*** Data to use ***

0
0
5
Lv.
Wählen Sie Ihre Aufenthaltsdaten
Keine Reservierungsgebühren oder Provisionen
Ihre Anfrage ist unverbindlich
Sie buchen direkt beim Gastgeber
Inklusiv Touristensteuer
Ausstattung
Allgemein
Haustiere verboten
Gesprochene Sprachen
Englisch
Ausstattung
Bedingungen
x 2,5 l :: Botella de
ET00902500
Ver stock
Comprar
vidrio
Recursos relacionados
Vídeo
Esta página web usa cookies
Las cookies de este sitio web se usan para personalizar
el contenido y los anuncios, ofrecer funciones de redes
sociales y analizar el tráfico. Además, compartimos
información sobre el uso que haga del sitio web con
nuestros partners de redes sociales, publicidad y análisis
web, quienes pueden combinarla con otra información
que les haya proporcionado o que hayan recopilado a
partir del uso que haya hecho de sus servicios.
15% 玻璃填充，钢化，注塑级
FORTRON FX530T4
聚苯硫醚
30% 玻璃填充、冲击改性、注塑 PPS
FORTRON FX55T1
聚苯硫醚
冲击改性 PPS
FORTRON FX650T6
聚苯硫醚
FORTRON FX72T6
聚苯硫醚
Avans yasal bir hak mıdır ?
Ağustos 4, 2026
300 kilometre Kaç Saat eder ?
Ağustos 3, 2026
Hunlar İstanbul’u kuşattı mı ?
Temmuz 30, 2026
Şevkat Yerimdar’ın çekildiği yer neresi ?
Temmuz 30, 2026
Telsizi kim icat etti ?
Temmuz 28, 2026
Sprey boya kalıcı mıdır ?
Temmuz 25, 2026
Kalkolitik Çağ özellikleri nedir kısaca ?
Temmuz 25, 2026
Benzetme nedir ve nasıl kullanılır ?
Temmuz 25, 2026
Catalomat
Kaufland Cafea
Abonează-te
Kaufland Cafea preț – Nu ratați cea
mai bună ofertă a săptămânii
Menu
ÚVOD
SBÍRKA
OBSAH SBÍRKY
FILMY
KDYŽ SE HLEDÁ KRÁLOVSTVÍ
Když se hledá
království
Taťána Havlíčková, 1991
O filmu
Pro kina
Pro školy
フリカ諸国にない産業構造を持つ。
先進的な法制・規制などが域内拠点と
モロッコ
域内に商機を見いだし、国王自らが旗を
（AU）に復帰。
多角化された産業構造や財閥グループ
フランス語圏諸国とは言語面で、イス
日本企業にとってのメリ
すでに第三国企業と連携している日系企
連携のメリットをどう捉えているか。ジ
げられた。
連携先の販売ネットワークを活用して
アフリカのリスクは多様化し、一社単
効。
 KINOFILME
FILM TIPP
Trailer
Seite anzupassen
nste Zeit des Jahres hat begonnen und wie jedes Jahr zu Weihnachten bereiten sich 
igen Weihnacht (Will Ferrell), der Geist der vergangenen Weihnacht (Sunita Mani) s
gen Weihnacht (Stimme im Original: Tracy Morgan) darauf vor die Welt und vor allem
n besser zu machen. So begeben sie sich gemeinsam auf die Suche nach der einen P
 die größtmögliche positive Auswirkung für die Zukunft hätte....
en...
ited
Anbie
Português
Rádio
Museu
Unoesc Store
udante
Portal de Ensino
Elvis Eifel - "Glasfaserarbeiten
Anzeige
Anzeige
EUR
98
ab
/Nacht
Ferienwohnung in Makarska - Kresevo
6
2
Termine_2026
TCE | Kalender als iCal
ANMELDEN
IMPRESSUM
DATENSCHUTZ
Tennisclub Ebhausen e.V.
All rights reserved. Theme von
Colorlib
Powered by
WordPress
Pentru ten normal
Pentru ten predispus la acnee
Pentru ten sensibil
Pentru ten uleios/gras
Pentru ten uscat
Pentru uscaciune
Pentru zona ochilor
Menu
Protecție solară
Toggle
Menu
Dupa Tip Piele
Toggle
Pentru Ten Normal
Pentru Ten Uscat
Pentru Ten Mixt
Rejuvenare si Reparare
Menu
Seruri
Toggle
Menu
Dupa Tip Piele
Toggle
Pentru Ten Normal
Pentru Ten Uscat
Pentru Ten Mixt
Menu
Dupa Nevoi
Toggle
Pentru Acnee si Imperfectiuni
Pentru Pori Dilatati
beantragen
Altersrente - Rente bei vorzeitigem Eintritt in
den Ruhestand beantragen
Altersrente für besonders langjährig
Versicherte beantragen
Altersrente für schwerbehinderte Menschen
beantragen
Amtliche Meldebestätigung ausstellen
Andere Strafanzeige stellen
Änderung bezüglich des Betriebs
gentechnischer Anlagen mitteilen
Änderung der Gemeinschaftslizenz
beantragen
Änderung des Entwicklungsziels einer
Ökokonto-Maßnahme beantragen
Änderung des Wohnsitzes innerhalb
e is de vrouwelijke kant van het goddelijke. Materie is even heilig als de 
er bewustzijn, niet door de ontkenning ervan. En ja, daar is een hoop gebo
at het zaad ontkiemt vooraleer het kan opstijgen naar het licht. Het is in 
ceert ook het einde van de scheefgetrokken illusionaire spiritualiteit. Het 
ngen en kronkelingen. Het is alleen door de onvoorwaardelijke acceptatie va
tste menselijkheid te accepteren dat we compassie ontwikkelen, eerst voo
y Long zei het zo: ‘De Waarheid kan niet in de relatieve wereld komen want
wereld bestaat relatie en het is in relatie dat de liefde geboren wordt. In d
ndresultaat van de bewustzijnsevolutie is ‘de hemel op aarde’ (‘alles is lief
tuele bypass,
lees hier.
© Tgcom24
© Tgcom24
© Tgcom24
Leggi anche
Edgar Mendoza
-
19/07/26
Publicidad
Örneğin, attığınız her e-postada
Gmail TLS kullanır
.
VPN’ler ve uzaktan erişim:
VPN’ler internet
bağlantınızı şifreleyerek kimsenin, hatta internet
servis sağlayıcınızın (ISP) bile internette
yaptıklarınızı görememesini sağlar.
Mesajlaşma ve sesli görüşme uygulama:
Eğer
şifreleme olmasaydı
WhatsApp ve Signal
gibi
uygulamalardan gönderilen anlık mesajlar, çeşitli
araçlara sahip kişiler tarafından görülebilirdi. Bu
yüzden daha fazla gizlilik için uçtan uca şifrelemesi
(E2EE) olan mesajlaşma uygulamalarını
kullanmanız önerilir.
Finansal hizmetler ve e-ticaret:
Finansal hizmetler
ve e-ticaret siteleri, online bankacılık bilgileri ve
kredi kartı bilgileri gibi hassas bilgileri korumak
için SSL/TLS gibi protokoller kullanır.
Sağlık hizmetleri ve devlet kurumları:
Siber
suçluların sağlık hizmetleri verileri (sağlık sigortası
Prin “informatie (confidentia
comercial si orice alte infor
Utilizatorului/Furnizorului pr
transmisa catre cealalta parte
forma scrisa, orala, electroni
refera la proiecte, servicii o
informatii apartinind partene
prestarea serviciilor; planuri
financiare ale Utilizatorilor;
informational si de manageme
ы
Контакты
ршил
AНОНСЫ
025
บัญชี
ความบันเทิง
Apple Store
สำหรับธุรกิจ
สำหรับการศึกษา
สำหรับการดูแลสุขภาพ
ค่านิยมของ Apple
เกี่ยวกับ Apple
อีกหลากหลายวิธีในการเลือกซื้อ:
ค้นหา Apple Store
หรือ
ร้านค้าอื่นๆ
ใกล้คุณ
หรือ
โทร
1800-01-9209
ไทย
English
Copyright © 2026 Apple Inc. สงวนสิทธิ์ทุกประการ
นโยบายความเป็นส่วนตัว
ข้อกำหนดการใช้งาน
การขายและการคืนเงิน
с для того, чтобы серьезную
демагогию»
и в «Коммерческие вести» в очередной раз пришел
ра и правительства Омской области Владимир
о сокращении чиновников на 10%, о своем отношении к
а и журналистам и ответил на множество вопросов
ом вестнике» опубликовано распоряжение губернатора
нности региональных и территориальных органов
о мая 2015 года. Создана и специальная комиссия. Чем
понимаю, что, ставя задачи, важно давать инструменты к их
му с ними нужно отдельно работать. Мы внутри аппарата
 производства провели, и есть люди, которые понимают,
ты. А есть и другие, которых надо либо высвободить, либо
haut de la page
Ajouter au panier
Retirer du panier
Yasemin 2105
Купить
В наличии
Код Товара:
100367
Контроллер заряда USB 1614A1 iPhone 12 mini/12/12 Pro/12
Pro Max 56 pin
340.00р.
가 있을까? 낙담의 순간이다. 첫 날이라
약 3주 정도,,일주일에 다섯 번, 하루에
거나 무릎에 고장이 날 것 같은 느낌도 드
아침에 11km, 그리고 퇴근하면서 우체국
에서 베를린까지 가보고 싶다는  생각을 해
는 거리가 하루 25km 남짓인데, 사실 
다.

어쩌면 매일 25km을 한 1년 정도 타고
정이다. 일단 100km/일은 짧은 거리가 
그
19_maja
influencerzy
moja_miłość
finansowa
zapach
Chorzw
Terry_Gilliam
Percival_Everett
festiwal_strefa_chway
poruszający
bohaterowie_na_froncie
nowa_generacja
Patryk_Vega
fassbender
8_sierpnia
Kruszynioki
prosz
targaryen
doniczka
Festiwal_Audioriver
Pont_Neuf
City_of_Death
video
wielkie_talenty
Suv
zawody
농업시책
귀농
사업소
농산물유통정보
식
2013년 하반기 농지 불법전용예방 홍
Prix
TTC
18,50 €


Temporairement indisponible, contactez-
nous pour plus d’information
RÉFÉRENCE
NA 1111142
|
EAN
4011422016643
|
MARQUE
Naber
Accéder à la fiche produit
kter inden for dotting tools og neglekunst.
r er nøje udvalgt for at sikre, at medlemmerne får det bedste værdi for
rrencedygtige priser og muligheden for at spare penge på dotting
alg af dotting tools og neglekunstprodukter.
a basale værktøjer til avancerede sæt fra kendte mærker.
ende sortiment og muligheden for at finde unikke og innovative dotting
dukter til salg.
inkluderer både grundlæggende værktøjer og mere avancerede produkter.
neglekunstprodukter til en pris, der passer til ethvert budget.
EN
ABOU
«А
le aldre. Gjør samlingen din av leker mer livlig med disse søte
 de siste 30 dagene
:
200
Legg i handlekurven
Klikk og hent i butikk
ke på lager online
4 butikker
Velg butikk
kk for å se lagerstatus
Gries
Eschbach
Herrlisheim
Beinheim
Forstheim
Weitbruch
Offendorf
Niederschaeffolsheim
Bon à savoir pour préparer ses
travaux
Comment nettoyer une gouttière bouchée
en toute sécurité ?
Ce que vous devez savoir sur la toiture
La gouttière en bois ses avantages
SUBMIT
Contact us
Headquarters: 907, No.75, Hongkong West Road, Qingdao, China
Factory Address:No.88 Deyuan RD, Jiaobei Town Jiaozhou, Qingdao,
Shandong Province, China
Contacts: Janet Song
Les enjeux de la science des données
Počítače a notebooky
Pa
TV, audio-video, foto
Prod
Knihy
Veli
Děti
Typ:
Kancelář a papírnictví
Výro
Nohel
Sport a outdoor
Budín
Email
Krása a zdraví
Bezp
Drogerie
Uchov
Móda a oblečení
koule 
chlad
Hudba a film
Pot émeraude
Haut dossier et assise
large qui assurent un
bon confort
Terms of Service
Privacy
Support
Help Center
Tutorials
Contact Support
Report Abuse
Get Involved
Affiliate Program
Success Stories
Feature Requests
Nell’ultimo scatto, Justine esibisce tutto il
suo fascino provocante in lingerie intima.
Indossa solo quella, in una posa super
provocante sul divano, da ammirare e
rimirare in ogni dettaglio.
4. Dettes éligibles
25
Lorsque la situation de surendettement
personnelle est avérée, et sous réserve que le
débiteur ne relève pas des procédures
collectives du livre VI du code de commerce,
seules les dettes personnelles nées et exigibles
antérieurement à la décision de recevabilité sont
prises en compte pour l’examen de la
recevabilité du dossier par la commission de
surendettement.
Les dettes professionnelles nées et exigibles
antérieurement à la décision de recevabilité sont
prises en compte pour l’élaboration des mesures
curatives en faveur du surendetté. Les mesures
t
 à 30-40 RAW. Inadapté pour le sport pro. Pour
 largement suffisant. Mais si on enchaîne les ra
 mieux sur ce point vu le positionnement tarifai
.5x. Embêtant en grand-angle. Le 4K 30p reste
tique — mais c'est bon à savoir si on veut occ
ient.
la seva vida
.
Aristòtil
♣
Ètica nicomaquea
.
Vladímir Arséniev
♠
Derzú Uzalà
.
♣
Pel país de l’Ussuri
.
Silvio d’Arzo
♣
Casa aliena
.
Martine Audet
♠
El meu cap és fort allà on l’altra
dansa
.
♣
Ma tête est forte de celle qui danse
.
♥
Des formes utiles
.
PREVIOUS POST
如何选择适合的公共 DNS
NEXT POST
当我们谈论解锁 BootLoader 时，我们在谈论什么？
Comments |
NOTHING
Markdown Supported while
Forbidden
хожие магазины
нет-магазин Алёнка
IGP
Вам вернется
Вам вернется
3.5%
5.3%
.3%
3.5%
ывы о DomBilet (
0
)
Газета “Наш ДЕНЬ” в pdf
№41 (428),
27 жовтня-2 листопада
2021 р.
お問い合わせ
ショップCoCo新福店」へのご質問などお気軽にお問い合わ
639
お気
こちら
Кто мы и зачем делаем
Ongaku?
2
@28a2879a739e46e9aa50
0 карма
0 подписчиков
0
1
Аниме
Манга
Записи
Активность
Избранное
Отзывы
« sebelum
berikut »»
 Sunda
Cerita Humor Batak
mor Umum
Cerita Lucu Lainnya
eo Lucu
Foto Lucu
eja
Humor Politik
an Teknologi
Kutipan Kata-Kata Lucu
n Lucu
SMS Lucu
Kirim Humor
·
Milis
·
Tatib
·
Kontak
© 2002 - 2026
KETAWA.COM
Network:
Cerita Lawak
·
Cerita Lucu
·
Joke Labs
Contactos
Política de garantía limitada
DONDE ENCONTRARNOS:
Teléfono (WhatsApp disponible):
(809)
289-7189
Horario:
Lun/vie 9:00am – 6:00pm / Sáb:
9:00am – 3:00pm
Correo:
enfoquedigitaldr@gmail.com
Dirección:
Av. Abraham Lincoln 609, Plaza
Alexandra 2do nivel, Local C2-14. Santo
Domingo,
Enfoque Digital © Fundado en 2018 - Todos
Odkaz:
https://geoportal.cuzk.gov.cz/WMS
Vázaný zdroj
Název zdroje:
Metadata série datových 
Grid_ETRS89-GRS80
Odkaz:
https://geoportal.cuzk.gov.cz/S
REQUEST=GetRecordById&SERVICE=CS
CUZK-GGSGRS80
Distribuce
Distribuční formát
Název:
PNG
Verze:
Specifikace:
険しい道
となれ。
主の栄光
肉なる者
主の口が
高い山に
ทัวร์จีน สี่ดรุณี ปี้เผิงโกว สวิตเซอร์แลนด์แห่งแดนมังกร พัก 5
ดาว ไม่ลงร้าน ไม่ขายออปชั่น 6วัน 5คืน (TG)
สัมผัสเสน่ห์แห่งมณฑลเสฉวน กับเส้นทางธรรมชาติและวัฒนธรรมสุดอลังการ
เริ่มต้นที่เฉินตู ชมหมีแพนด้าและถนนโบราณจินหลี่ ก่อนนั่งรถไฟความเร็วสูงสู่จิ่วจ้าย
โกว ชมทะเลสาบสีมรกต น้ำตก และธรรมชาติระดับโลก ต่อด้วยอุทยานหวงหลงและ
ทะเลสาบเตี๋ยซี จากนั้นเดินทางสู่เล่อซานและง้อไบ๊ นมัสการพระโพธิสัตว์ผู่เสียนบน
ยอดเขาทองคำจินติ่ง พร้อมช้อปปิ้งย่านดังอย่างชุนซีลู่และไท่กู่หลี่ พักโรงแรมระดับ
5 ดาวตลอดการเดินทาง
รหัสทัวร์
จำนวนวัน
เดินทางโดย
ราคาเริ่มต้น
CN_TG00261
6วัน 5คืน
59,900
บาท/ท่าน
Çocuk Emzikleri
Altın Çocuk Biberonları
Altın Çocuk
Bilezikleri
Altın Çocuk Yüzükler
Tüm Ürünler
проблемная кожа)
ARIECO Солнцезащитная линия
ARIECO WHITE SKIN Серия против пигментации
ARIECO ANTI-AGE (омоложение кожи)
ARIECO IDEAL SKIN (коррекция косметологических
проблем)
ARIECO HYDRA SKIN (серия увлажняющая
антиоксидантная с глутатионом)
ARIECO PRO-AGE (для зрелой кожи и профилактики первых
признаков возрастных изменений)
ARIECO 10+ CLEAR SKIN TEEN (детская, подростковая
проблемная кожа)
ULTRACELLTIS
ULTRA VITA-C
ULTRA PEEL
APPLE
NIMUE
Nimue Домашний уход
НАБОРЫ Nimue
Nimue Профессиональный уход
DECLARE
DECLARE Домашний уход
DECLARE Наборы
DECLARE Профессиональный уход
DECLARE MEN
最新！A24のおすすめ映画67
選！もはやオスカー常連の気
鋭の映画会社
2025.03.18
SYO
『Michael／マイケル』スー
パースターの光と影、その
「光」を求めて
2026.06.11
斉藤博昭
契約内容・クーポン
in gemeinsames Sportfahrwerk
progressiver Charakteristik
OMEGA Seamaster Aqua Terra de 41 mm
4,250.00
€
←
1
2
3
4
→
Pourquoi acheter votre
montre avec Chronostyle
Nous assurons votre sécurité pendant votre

*** End of Data to use ***

### [Aim of the task]
A single number is expected: how many lines in the entries above hold the word "hizmetleri".

### [Response to this task]
2